PDA

View Full Version : [ubuntu] [SOLVED] Can't reboot with faulty RAID-1



dbyrne
November 11th, 2008, 12:44 AM
I have four drives in my 7.10 server, with the first two (/dev/sd[ab]) running four raid arrays, and the second two (/dev/sd[cd]) running two more arrays. I have a failed RAID drive, which I've marked as failed, and removed from the array.

My problems:
1. I'm not sure which physical drive to remove, it's definitely on either SATA port 3 or 4: I assume that it's the one on the third SATA port, as its /dev/sdc - ideas ?
2. When I halt the system, disconnect either drive on port 3 or 4and try to reboot, it hangs at the point where it (I think) is assembling the RAID arrays. The message reads "Loading, please wait ...".

Details:

The last array on the first pair and the first one on the second pair are combined into an LVM volume group:

/dev/md0: /dev/sda1 + /dev/sdb1 /
/dev/md1: /dev/sda5 + /dev/sdb5 swap
/dev/md2: /dev/sda6 + /dev/sdb6 /home
/dev/md3: /dev/sda7 + /dev/sdb7 |__ data-vg
/dev/md4: /dev/sdc5 + /dev/sdd5 |
/dev/md5: /dev/sdc6 + /dev/sdd6 /backups

Now /dev/md5 has failed, and continually re-syncs. Errors in /var/log/messages show bad blocks on /dev/sdc6, so it looks like that disk is on its way out. It's a new disk, so it's going back for replacement.

Here's what I did:


$ sudo mdadm --fail /dev/md4 /dev/sdc5
$ mdadm --fail /dev/md5 /dev/sdc6
$ mdadm --remove /dev/md5 /dev/sdc6
mdadm: hot removed /dev/sdc6
$ mdadm --remove /dev/md4 /dev/sdc5
mdadm: hot removed /dev/sdc5

All looks OK:


$ cat /proc/mdstat
Personalities : [raid1] [linear] [multipath] [raid0] [raid6] [raid5] [raid4] [raid10]
md5 : active raid1 sdd6[1]
683790528 blocks [2/1] [_U]

md4 : active raid1 sdd5[1]
292969216 blocks [2/1] [_U]

md0 : active raid1 sda1[0] sdb1[1]
9767424 blocks [2/2] [UU]

md1 : active raid1 sda5[0] sdb5[1]
2923712 blocks [2/2] [UU]

md2 : active raid1 sda6[0] sdb6[1]
292969216 blocks [2/2] [UU]

md3 : active raid1 sda7[0] sdb7[1]
292969216 blocks [2/2] [UU]

unused devices: <none>
$

Any ideas really appreciated, as I need to get the faulty drive out of the server before the courier arrives to take it away on Wednesday !

fjgaude
November 11th, 2008, 04:42 PM
You can find the SN of a physical drive using this:


sudo hdparm -i /dev/sd[nn]

and from there find the hardware that has that serial number.

_Your tasks_.
(1) Summarize the forum thread about the faulty RAID-1 drive in two sentences.
(2) Continue the forum thread about the faulty RAID-1 drive from the point where it stops.

_Exercise data_.

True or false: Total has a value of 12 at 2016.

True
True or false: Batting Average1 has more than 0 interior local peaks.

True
==
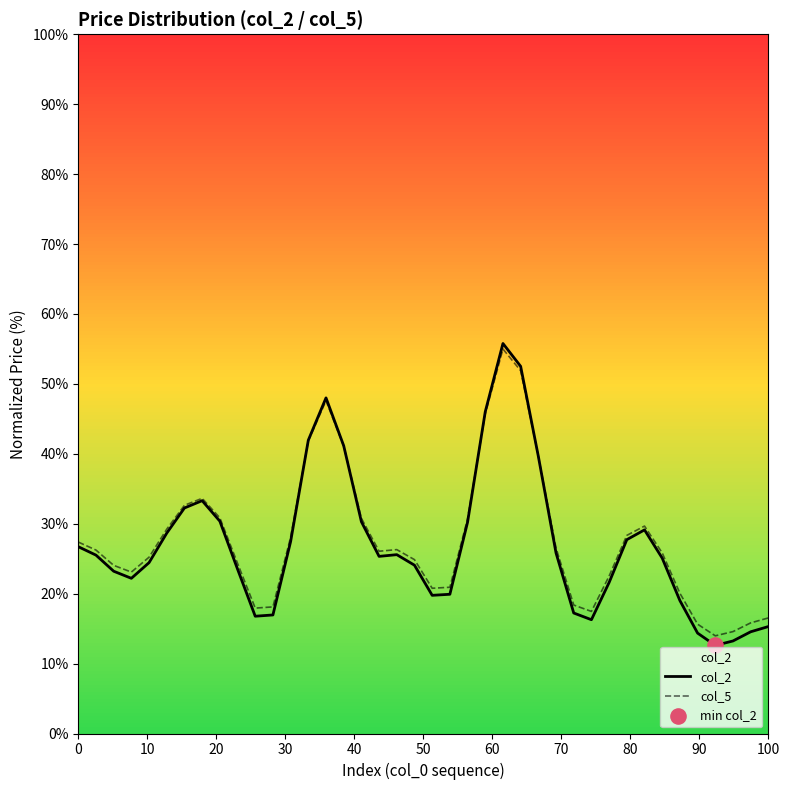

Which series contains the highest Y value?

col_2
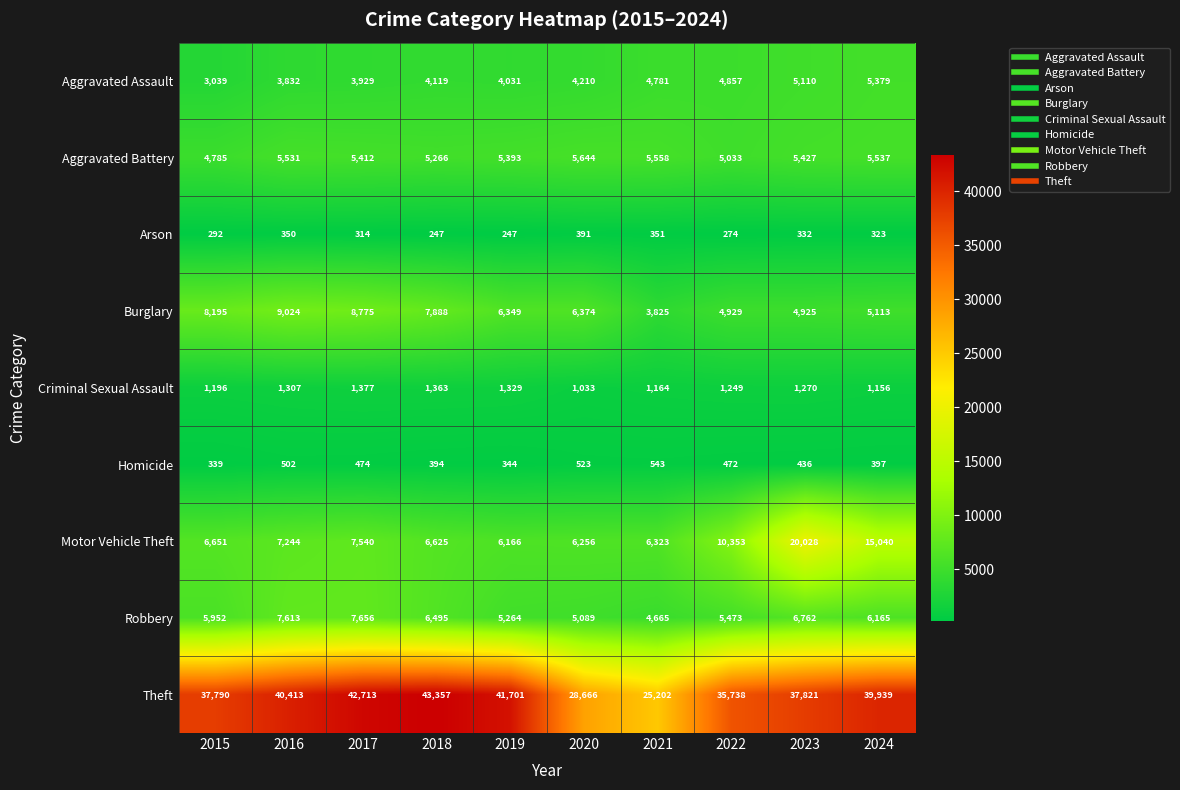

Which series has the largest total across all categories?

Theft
--
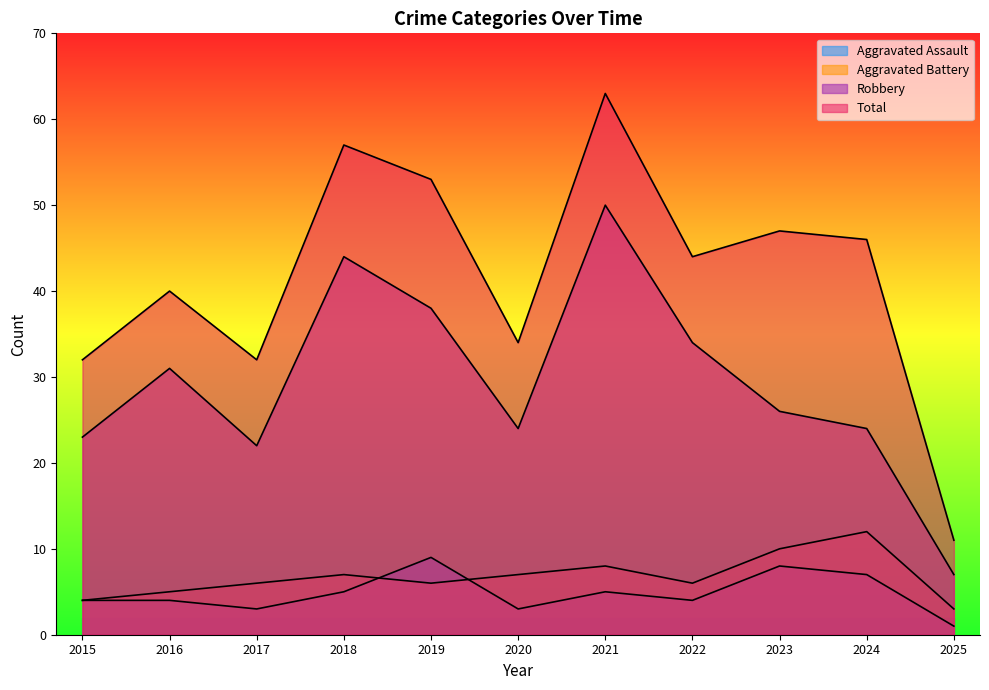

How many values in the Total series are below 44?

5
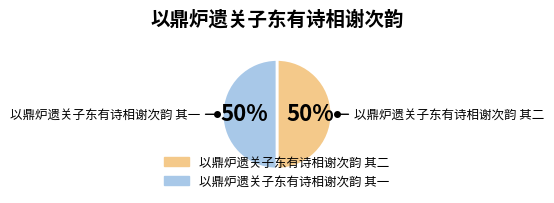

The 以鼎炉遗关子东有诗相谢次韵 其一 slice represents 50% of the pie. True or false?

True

_Answers in order_.
(1) A user whose Ubuntu 7.10 server has four drives found bad blocks on /dev/sdc6, then marked the /dev/sdc partitions as failed and removed them from arrays md4 and md5. The user is unsure which physical drive to pull, and the system hangs at "Loading, please wait ..." when rebooted with either drive on SATA port 3 or 4 disconnected; a reply suggests using hdparm to find the drive's serial number and match it to the hardware.

(2)
dbyrne
November 11th, 2008, 10:25 PM
Great tip, thanks Frank. Got the right drive first time.

I solved the other problem by rebuilding the arrays from scratch:

$ sudo mdadm --stop /dev/md4
$ mdadm --stop /dev/md5
$ mdadm --manage --create /dev/md4 --level=1 --raid-devices=2 /dev/sdc5 /dev/sdc5
$ mdadm --manage --create /dev/md4 --level=1 --raid-devices=2 /dev/sdc6 /dev/sdc6
$ mdadm --fail /dev/md4 /dev/sdc5
$ mdadm --fail /dev/md5 /dev/sdc6
$ mdadm --remove /dev/md5 /dev/sdc6
$ mdadm --remove /dev/md4 /dev/sdc5

Whatever the problem was before was now all fine. Pulled the drive, rebooted, both arrays running degraded successfully.

Case closed (no pun intended :))

fjgaude
November 12th, 2008, 04:19 PM
Very good... now when you get a new drive you can add it back into the arrays.

Let us know how it goes.

dbyrne
November 20th, 2008, 09:25 AM
To follow up, when the replacement drive arrived yesterday, I again halted the system, put the new drive in and connected it up, then restarted the system. The arrays came up degraded as expected.

I then:


used cfdisk to partition /dev/sdc exactly the same as the working RAID on /dev/sdd
stopped the daemons that were using /dev/md4 (mysql and apache)
umounted the filesystems on /dev/md4 and /dev/md5
added the new drive partitions into the relevant RAID arrays (e.g. mdadm --add /dev/md5 /dev/sdc6)


Once they had re-sync'd, a quick mount -a to remount everything, re-start mysql and apache and everything's back to normal :)

fjgaude
November 20th, 2008, 03:44 PM
Wow, takes a lot of knowledge to do what you did successfully. Congratulations.

There are so many things that have to be known to handle all the issues that come up with software raid... sure wish there was a good book out to study, one covering most of the issues.

Happy that all worked out as you planned.